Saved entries
• • •
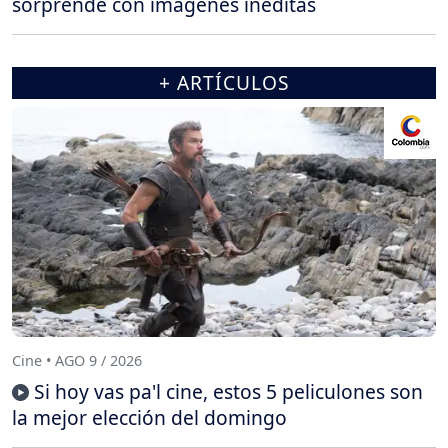
sorprende con imágenes inéditas
+ ARTÍCULOS
Cine • AGO 9 / 2026
Si hoy vas pa'l cine, estos 5 peliculones son
la mejor elección del domingo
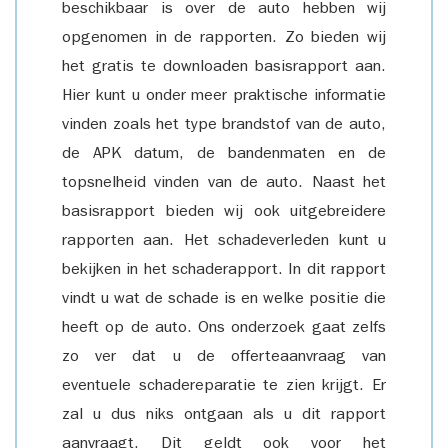
beschikbaar is over de auto hebben wij
opgenomen in de rapporten. Zo bieden wij
het gratis te downloaden basisrapport aan.
Hier kunt u onder meer praktische informatie
vinden zoals het type brandstof van de auto,
de APK datum, de bandenmaten en de
topsnelheid vinden van de auto. Naast het
basisrapport bieden wij ook uitgebreidere
rapporten aan. Het schadeverleden kunt u
bekijken in het schaderapport. In dit rapport
vindt u wat de schade is en welke positie die
heeft op de auto. Ons onderzoek gaat zelfs
zo ver dat u de offerteaanvraag van
eventuele schadereparatie te zien krijgt. Er
zal u dus niks ontgaan als u dit rapport
aanvraagt. Dit geldt ook voor het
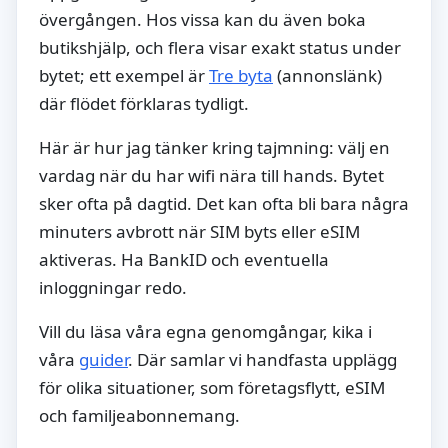
övergången. Hos vissa kan du även boka
butikshjälp, och flera visar exakt status under
bytet; ett exempel är
Tre byta
(annonslänk)
där flödet förklaras tydligt.
Här är hur jag tänker kring tajmning: välj en
vardag när du har wifi nära till hands. Bytet
sker ofta på dagtid. Det kan ofta bli bara några
minuters avbrott när SIM byts eller eSIM
aktiveras. Ha BankID och eventuella
inloggningar redo.
Vill du läsa våra egna genomgångar, kika i
våra
guider
. Där samlar vi handfasta upplägg
för olika situationer, som företagsflytt, eSIM
och familjeabonnemang.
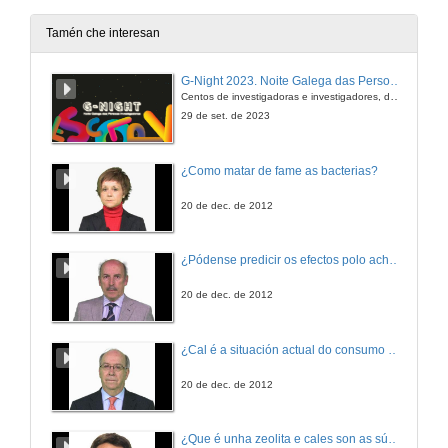
16 de out. de 2008
Tamén che interesan
Eixe lactotropo (La prolactina)
G-Night 2023. Noite Galega das Persoas Investigadoras. Conciencias creativas
Centos de investigadoras e investigadores, decenas de actividades e sete cidades
17 de out. de 2008
29 de set. de 2023
Esteroides neuroactivos.
¿Como matar de fame as bacterias?
17 de out. de 2008
20 de dec. de 2012
Metabolismo dos lípidos (Catabolismo).
¿Pódense predicir os efectos polo achegamento á Terra dos asteroides?
17 de out. de 2008
20 de dec. de 2012
Eixe hipotálamo-hipófiso-gonadal
¿Cal é a situación actual do consumo cinematográfico?
23 de out. de 2008
20 de dec. de 2012
Eixe hipotálamo-hipófiso-gonadal: As Kisspeptinas
¿Que é unha zeolita e cales son as súas aplicacións?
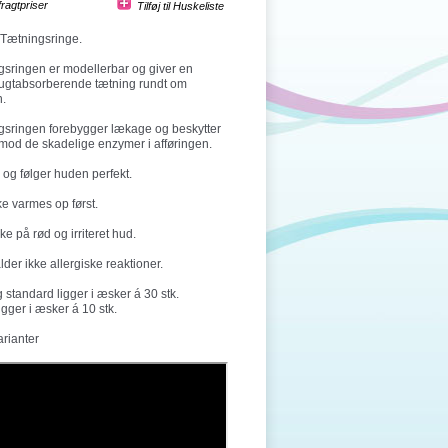
fragtpriser
Tætningsringe.
sringen er modellerbar og giver en
fugtabsorberende tætning rundt om
n.
gsringen forebygger lækage og beskytter
mod de skadelige enzymer i afføringen.
og følger huden perfekt.
ke varmes op først.
kke på rød og irriteret hud.
der ikke allergiske reaktioner.
 standard ligger i æsker á 30 stk.
igger i æsker á 10 stk.
arianter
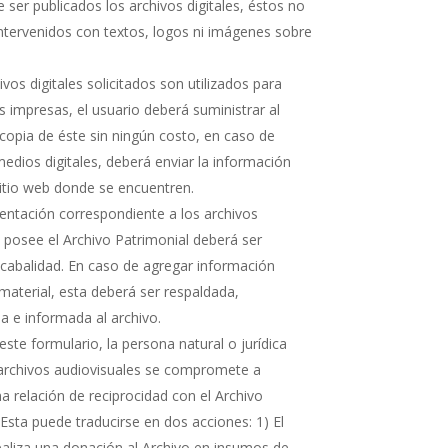
 ser publicados los archivos digitales, éstos no
ntervenidos con textos, logos ni imágenes sobre
hivos digitales solicitados son utilizados para
s impresas, el usuario deberá suministrar al
copia de éste sin ningún costo, en caso de
medios digitales, deberá enviar la información
sitio web donde se encuentren.
ntación correspondiente a los archivos
e posee el Archivo Patrimonial deberá ser
cabalidad. En caso de agregar información
 material, esta deberá ser respaldada,
 e informada al archivo.
ste formulario, la persona natural o jurídica
 archivos audiovisuales se compromete a
 relación de reciprocidad con el Archivo
 Esta puede traducirse en dos acciones: 1) El
realiza una donación al Archivo en insumos de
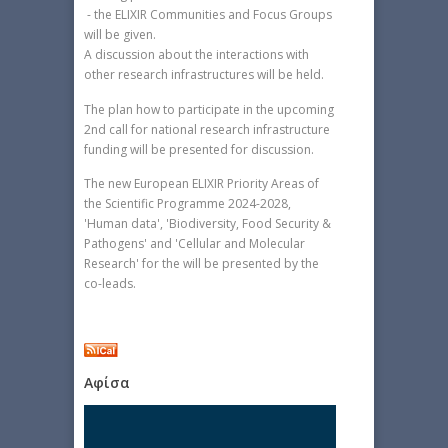
- the ELIXIR Communities and Focus Groups
will be given.
A discussion about the interactions with
other research infrastructures will be held.
The plan how to participate in the upcoming
2nd call for national research infrastructure
funding will be presented for discussion.
The new European ELIXIR Priority Areas of
the Scientific Programme 2024-2028,
'Human data', 'Biodiversity, Food Security &
Pathogens' and 'Cellular and Molecular
Research' for the will be presented by the
co-leads.
Αφίσα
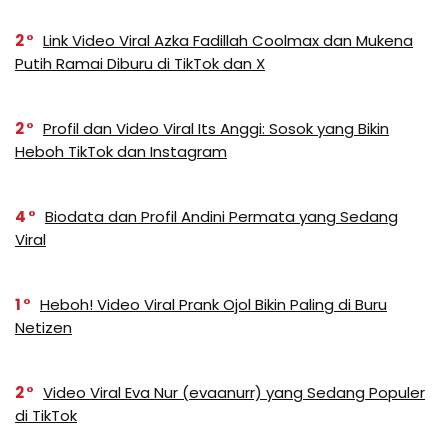
2
Link Video Viral Azka Fadillah Coolmax dan Mukena
Putih Ramai Diburu di TikTok dan X
2
Profil dan Video Viral Its Anggi: Sosok yang Bikin
Heboh TikTok dan Instagram
4
Biodata dan Profil Andini Permata yang Sedang
Viral
1
Heboh! Video Viral Prank Ojol Bikin Paling di Buru
Netizen
2
Video Viral Eva Nur (evaanurr) yang Sedang Populer
di TikTok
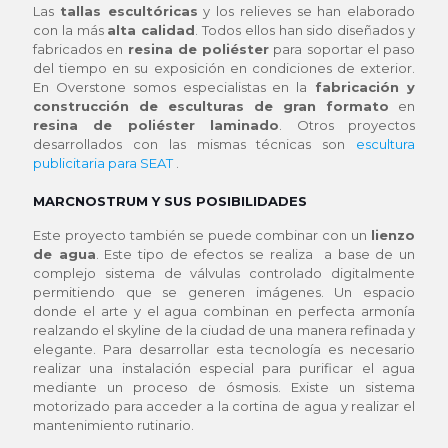
Las
tallas escultóricas
y los relieves se han elaborado
con la más
alta calidad
. Todos ellos han sido diseñados y
fabricados en
resina de poliéster
para soportar el paso
del tiempo en su exposición en condiciones de exterior.
En Overstone somos especialistas en la
fabricación y
construcción de esculturas de gran formato
en
resina de poliéster laminado
. Otros proyectos
desarrollados con las mismas técnicas son
escultura
publicitaria para SEAT
.
MARCNOSTRUM Y SUS POSIBILIDADES
Este proyecto también se puede combinar con un
lienzo
de agua
. Este tipo de efectos se realiza a base de un
complejo sistema de válvulas controlado digitalmente
permitiendo que se generen imágenes. Un espacio
donde el arte y el agua combinan en perfecta armonía
realzando el skyline de la ciudad de una manera refinada y
elegante. Para desarrollar esta tecnología es necesario
realizar una instalación especial para purificar el agua
mediante un proceso de ósmosis. Existe un sistema
motorizado para acceder a la cortina de agua y realizar el
mantenimiento rutinario.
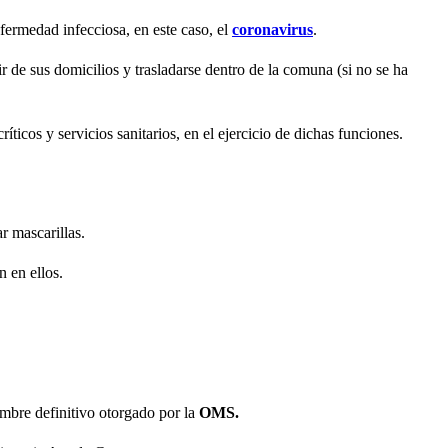
nfermedad infecciosa, en este caso, el
coronavirus
.
ir de sus domicilios y trasladarse dentro de la comuna (si no se ha
ticos y servicios sanitarios, en el ejercicio de dichas funciones.
r mascarillas.
n en ellos.
mbre definitivo otorgado por la
OMS.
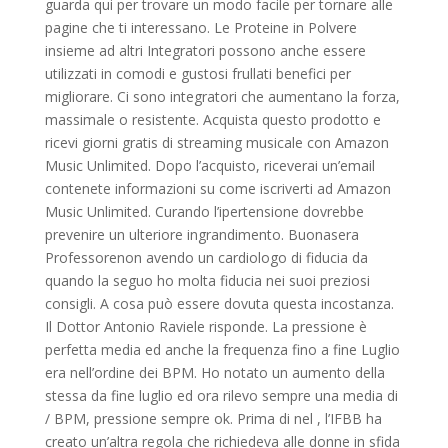
guarda qui per trovare un modo facile per tornare alle
pagine che ti interessano. Le Proteine in Polvere
insieme ad altri Integratori possono anche essere
utilizzati in comodi e gustosi frullati benefici per
migliorare. Ci sono integratori che aumentano la forza,
massimale o resistente. Acquista questo prodotto e
ricevi giorni gratis di streaming musicale con Amazon
Music Unlimited. Dopo l’acquisto, riceverai un’email
contenete informazioni su come iscriverti ad Amazon
Music Unlimited. Curando l’ipertensione dovrebbe
prevenire un ulteriore ingrandimento. Buonasera
Professorenon avendo un cardiologo di fiducia da
quando la seguo ho molta fiducia nei suoi preziosi
consigli. A cosa può essere dovuta questa incostanza.
Il Dottor Antonio Raviele risponde. La pressione è
perfetta media ed anche la frequenza fino a fine Luglio
era nell’ordine dei BPM. Ho notato un aumento della
stessa da fine luglio ed ora rilevo sempre una media di
/ BPM, pressione sempre ok. Prima di nel , l’IFBB ha
creato un’altra regola che richiedeva alle donne in sfida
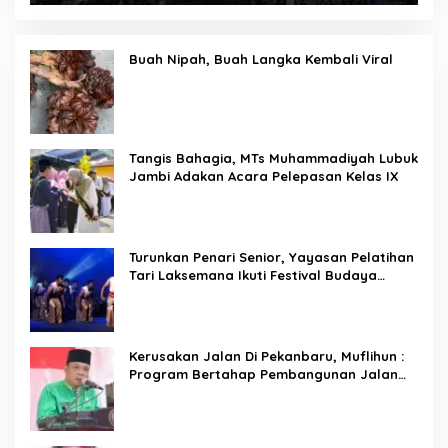
Buah Nipah, Buah Langka Kembali Viral
Tangis Bahagia, MTs Muhammadiyah Lubuk
Jambi Adakan Acara Pelepasan Kelas IX
Turunkan Penari Senior, Yayasan Pelatihan
Tari Laksemana Ikuti Festival Budaya
Melayu Riau 2024
Kerusakan Jalan Di Pekanbaru, Muflihun :
Program Bertahap Pembangunan Jalan
Menjadi Skala Prioritas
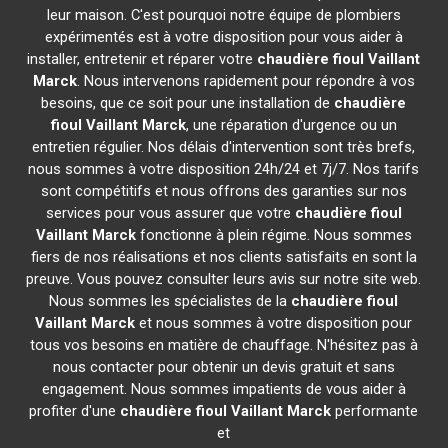
leur maison. C'est pourquoi notre équipe de plombiers
expérimentés est à votre disposition pour vous aider à
installer, entretenir et réparer votre
chaudière fioul Vaillant
Marck
. Nous intervenons rapidement pour répondre à vos
besoins, que ce soit pour une installation de
chaudière
fioul Vaillant
Marck
, une réparation d'urgence ou un
entretien régulier. Nos délais d'intervention sont très brefs,
nous sommes à votre disposition 24h/24 et 7j/7. Nos tarifs
sont compétitifs et nous offrons des garanties sur nos
services pour vous assurer que votre
chaudière fioul
Vaillant
Marck
fonctionne à plein régime. Nous sommes
fiers de nos réalisations et nos clients satisfaits en sont la
preuve. Vous pouvez consulter leurs avis sur notre site web.
Nous sommes les spécialistes de la
chaudière fioul
Vaillant
Marck
et nous sommes à votre disposition pour
tous vos besoins en matière de chauffage. N'hésitez pas à
nous contacter pour obtenir un devis gratuit et sans
engagement. Nous sommes impatients de vous aider à
profiter d'une
chaudière fioul Vaillant
Marck
performante
et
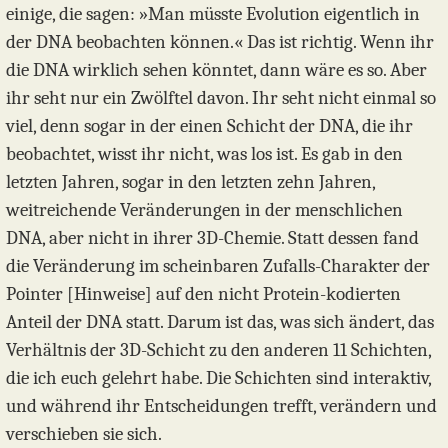
einige, die sagen: »Man müsste Evolution eigentlich in
der DNA beobachten können.« Das ist richtig. Wenn ihr
die DNA wirklich sehen könntet, dann wäre es so. Aber
ihr seht nur ein Zwölftel davon. Ihr seht nicht einmal so
viel, denn sogar in der einen Schicht der DNA, die ihr
beobachtet, wisst ihr nicht, was los ist. Es gab in den
letzten Jahren, sogar in den letzten zehn Jahren,
weitreichende Veränderungen in der menschlichen
DNA, aber nicht in ihrer 3D-Chemie. Statt dessen fand
die Veränderung im scheinbaren Zufalls-Charakter der
Pointer [Hinweise] auf den nicht Protein-kodierten
Anteil der DNA statt. Darum ist das, was sich ändert, das
Verhältnis der 3D-Schicht zu den anderen 11 Schichten,
die ich euch gelehrt habe. Die Schichten sind interaktiv,
und während ihr Entscheidungen trefft, verändern und
verschieben sie sich.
• • •
Assigned task
The number alone is wanted: how many lines of the records above include the string "yang".

Task solution
3